Passage for review Block Start

On 20 March the Rust Project put out this blog post, discussing their regular user survey in which they asked Rust users what they like about Rust, what annoys them about Rust, and generally to keep in touch with the feelings of Rust users to guide the project into the future.
Before long though, some readers were distracted from the findings and intended message wondering if the post had been generated by an LLM. Some said they quickly got a feeling that the post had been LLM generated.
In fact the post had initially been drafted as LLM generated text. The author had doctored it up heavily, taken authorship responsibility over it, and published it. Once the LLM use became known reactions became harsh. Some readers were loudly upset. Other members of the Rust Project team advocated for a retraction, and the author acquiesced, although at the time of this writing the post is still up.
The negative reaction connected with some common sentiments:
- When given LLM generated text to read, readers may feel offended that the sender expects them to spend time reading something the sender wasn’t willing to take the time and trouble to write themselves.
- When readers aren’t informed that what they’ve read was machine generated, they may feel a betrayal of trust.
- LLM use in education has raised concerns about plagiarism and students not contributing their own thoughts to assignments.
- LLM use in scientific publication has raised questions about how it impacts originality and credit for authorship.
- What is the difference between creation and generation?
That collision of ideas made me wonder:
If you generate text with an LLM, how much do you have to change it for it to become your own creation?
The authorship problem
In scientific writing authorship can be a fraught subject. Working relationships, collaborations, and friendships have ended over disagreements about whether someone’s contributions to a paper was sufficient to be granted authorship credit.
I’ve heard people suggest you might subject the portions of a paper generated by an LLM to the same standards as a person, and ask what to do if you think the machine should be credited as an author. I not heard the inverse: if someone generates text using an LLM, what and how much does the person need to do for the text to become their own work?
How much plagiarism is plagiarism?
Copy and paste is obviously plagiarism. Swapping out certain words so the text isn’t quite identical anymore is still plagiarism but less extreme. Is rewriting individual sentences without changing their structure or meaning still plagiarism? What about individual paragraphs?

Passage for review Block End

Please answer these questions about the article on the Rust survey blog post:
(a) On what date did the Rust Project put out the blog post?
(b) What did other members of the Rust Project team advocate for once the LLM use became known?
(c) Under the heading "How much plagiarism is plagiarism?", what does the article call obviously plagiarism?

Extracted information Block Start

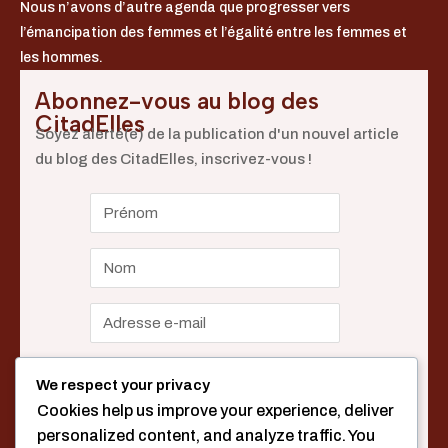
Nous n’avons d’autre agenda que progresser vers
l’émancipation des femmes et l’égalité entre les femmes et
les hommes.
Abonnez-vous au blog des
CitadElles
Soyez alerté(e) de la publication d'un nouvel article
du blog des CitadElles, inscrivez-vous !
We respect your privacy
Cookies help us improve your experience, deliver
personalized content, and analyze traffic. You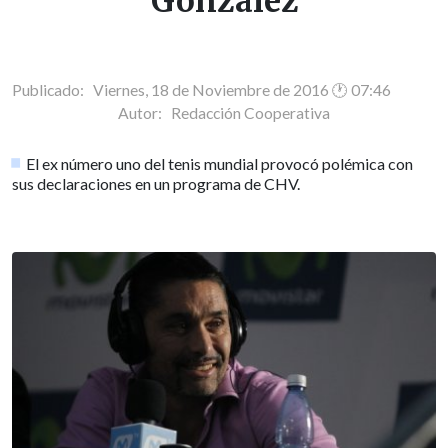
González
Publicado: Viernes, 18 de Noviembre de 2016 🕐 07:46
Autor:
Redacción Cooperativa
El ex número uno del tenis mundial provocó polémica con
sus declaraciones en un programa de CHV.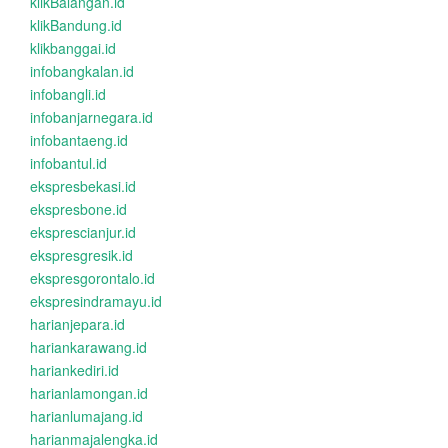
klikBalangan.id
klikBandung.id
klikbanggai.id
infobangkalan.id
infobangli.id
infobanjarnegara.id
infobantaeng.id
infobantul.id
ekspresbekasi.id
ekspresbone.id
eksprescianjur.id
ekspresgresik.id
ekspresgorontalo.id
ekspresindramayu.id
harianjepara.id
hariankarawang.id
hariankediri.id
harianlamongan.id
harianlumajang.id
harianmajalengka.id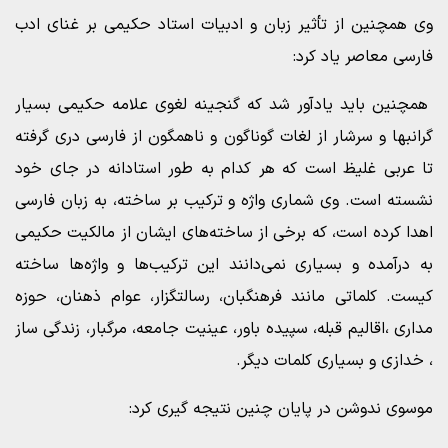
وی همچنین از تأثیر زبان و ادبیات استاد حکیمی بر غنای ادب
فارسی معاصر یاد کرد:
همچنین باید یادآور شد که گنجینه لغوی علامه حکیمی بسیار
گرانبها و سرشار از لغات گوناگون و ناهمگون از فارسی دری گرفته
تا عربی غلیظ است که هر کدام به طور استادانه در جای خود
نشسته است. وی شماری واژه و ترکیب بر ساخته، به زبان فارسی
اهدا کرده است، که برخی از ساخته‌های ایشان از مالکیت حکیمی
به درآمده و بسیاری نمی‌دانند این ترکیب‌ها و واژه‌ها ساخته
کیست. کلماتی مانند فرهنگبان، رسالتگزار، عوام ذهنان، حوزه
مداری ،اقالیم قبله، سپیده باور، عینیت جامعه، مرگبار، زندگی ساز
، خدازی و بسیاری کلمات دیگر.
موسوی ندوشن در پایان چنین نتیجه گیری کرد: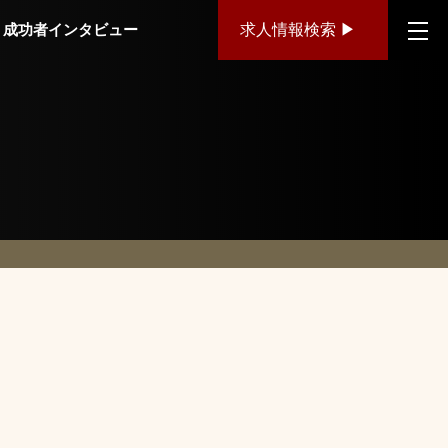
成功者インタビュー
求人情報検索 ▶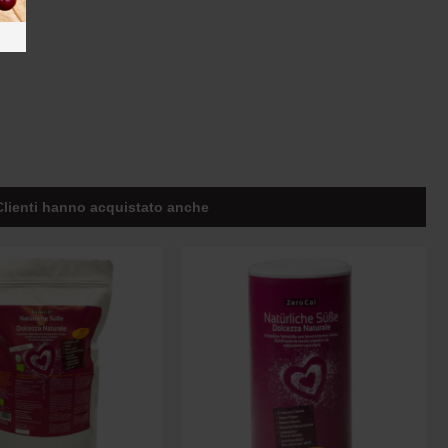
Clienti hanno acquistato anche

Extracted information Block End

■ Exercise solution:
(a) 20 March
(b) A retraction
(c) Copy and paste